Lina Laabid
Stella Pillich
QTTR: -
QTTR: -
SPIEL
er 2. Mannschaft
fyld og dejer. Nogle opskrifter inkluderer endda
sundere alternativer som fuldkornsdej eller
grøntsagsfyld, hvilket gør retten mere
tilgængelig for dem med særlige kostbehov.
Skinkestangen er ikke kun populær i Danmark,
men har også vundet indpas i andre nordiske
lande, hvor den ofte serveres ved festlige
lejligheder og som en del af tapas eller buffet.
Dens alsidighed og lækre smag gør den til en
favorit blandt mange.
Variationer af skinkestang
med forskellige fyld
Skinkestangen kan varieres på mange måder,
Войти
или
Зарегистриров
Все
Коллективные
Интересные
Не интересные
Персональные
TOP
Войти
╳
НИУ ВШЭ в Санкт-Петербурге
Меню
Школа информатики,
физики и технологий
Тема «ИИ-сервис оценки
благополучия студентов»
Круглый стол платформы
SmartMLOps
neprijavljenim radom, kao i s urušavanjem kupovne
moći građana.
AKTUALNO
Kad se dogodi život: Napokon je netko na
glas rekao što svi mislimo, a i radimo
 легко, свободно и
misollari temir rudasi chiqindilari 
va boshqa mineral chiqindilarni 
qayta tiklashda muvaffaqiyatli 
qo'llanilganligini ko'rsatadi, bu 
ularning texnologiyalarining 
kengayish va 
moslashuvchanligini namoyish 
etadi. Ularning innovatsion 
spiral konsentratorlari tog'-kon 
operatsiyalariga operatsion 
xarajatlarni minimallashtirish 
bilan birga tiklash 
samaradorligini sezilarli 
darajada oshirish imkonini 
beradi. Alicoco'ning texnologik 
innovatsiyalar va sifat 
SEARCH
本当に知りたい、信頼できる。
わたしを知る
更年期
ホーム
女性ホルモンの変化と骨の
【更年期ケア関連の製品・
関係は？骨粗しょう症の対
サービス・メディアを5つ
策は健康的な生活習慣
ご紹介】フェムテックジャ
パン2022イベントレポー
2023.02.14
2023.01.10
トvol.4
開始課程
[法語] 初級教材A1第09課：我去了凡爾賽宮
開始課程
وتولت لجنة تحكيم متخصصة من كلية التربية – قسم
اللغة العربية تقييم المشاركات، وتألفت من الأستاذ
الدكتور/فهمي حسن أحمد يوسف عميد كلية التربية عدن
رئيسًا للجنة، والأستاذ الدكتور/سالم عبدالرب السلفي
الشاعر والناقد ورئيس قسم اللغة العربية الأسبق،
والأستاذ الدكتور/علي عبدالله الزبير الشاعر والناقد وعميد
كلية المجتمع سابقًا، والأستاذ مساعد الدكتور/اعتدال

########

WORK ITEM:
Your answer should consist solely of the lines above from the line with "moći građana." to the line with "etadi. Ularning innovatsion", both included, reproduced exactly.

RESPONSE:
moći građana.
AKTUALNO
Kad se dogodi život: Napokon je netko na
glas rekao što svi mislimo, a i radimo
 легко, свободно и
misollari temir rudasi chiqindilari 
va boshqa mineral chiqindilarni 
qayta tiklashda muvaffaqiyatli 
qo'llanilganligini ko'rsatadi, bu 
ularning texnologiyalarining 
kengayish va 
moslashuvchanligini namoyish 
etadi. Ularning innovatsion 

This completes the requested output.